I cannot figure out why I get different values for slope, intercept, and r2 values from excel vs. scikit learn (or scipy.stats!). This is a very simple linear regression, literally six "x" values and six "y" values. I use Excel all the time for regression, but can't figure out why the numbers don't match.
import numpy as np
from scipy import stats as stats
my_ys = [0, 0.700287879, 1.475575758, 2.266727273, 2.973575758, 3.749106061]
my_xs = [0, 2.5, 5, 7.5, 10, 12.5]
array_y = np.array(my_ys)
array_x = np.array(my_xs)
slope, intercept, rvalue, pvalue, stderr = stats.linregress(array_x, array_y)
my_r2 = rvalue**2
print("r2 = ", my_r2)
print("intercept is: ", intercept)
print("slope is: ", slope)
Produces:
r2 = 0.9997292041335445
intercept is: -0.021731601619047636
slope is: 0.3012176623657143
Similarly:
from sklearn.linear_model import LinearRegression
import numpy as np
my_ys = [0, 0.700287879, 1.475575758, 2.266727273, 2.973575758, 3.749106061]
my_xs = [0, 2.5, 5, 7.5, 10, 12.5]
array_y = np.array(my_ys)
array_x = np.array(my_xs).reshape((-1,1))
#create the model
my_model = LinearRegression().fit(array_x, array_y)
#find the fit
r2_of_standard_regression = my_model.score(array_x, array_y)

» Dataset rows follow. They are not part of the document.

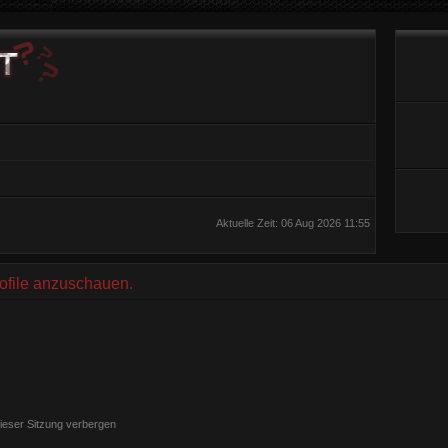
Aktuelle Zeit: 06 Aug 2026 11:55
rofile anzuschauen.
ieser Sitzung verbergen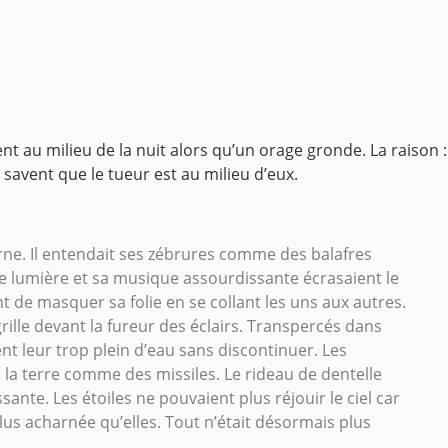
ent au milieu de la nuit alors qu’un orage gronde. La raison 
 savent que le tueur est au milieu d’eux.
turne. Il entendait ses zébrures comme des balafres
e lumière et sa musique assourdissante écrasaient le
 de masquer sa folie en se collant les uns aux autres.
grille devant la fureur des éclairs. Transpercés dans
nt leur trop plein d’eau sans discontinuer. Les
 la terre comme des missiles. Le rideau de dentelle
nte. Les étoiles ne pouvaient plus réjouir le ciel car
us acharnée qu’elles. Tout n’était désormais plus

#give the intercept or b value of the regression
b_intercept_of_standard_regression = my_model.intercept_
#give the slope or m of the y=mx b
m_slope_of_standard_regression = my_model.coef_
print("r2 = ", r2_of_standard_regression)
print("intercept is: ", b_intercept_of_standard_regression)
print("slope is: ", m_slope_of_standard_regression)
Produces:
r2 = 0.999729204133545
intercept is: -0.021731601619047636
slope is: [0.30121766]
However, when I use Excel (either Linest, or just a fit to a scatter plot), I get different values:
CodePudding user response:
Maybe it's because Excel, by default, uses up to maximum of 100 iterations, or a maximum change of 0.001. Changing the latter to 0.0001 (or less) would probably solve your problem. BTW, I'm using LibreOffice and its results are the same as python. Also, from the attached picture, it seems y value for x=7.5 ,10 ,12.5 may differ, albeit slightly, from the values given in your python code, unless they're shortened because of your cell width size.